A identidade internacional do Brasil, diz o autor, tem como referência fundamental, desde seu início como país independente, a América - entendida primeiramente como os EUA e depois como as repúblicas latino-americanas. O Brasil foi o único país americano que, em sua independência, não desenvolveu proximidade com a ideia de ruptura com o modo de vida europeu. Com a república, o antiamericanismo monárquico foi substituído pela defesa do "espírito americano". É justamente com Rio Branco que a aliança com os EUA se consolida, sob a perspectiva de domínio geral estadunidense nas Américas e na hegemonia brasileira no nível sul-americano.
A partir de Getúlio Vargas, e desde então com esporádicos intervalos, a política externa brasileira se fundaria na dimensão do desenvolvimento econômico nacional em contraponto ao Hemisfério Norte, num apenas aparente afastamento do evangelho de Rio Branco. No início da Guerra Fria, o Brasil viu-se em condições de invocar o americanismo do Barão para cobrar tratamento preferencial dos EUA. A frustração com a resposta vaga de Washington a esse pleito - e também à promessa de um assento permanente no Conselho de Segurança da ONU, feita pelo presidente Franklin Roosevelt a Vargas - empurrou o Brasil para uma aproximação maior com os demais países latino-americanos e para a ideia de que havia um bloco regional de subdesenvolvidos, entre os quais os brasileiros passaram a se incluir, que precisavam ser ouvidos.
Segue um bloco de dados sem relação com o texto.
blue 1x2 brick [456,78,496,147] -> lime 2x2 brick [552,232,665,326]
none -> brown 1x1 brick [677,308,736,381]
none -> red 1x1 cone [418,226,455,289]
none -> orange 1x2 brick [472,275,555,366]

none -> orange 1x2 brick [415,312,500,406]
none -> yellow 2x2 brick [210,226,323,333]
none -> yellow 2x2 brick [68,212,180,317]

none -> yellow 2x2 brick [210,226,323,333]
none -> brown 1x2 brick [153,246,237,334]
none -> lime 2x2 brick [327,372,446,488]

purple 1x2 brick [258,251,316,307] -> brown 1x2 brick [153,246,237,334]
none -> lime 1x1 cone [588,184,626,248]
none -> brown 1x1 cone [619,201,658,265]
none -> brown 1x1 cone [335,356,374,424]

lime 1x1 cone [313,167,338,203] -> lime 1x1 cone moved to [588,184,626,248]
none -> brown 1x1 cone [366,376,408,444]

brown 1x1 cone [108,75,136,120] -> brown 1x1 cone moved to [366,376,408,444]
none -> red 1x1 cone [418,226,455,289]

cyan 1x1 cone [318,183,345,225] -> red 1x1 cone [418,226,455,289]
Esse bloco se considerava moralmente superior às potências globais, porque seria vítima da corrida armamentista e das guerras imperialistas. Tal movimento rompeu a bipolaridade Leste-Oeste da Guerra Fria e estabeleceu a complexidade do debate Norte-Sul, com a defesa de um modelo de desenvolvimento fortemente estatal, em contraponto à doutrina democrático-liberal que se consideraria vitoriosa na queda do Muro de Berlim e que se fazia representar pelos EUA, justamente o "outro" na relação com a América Latina ao longo do século 20.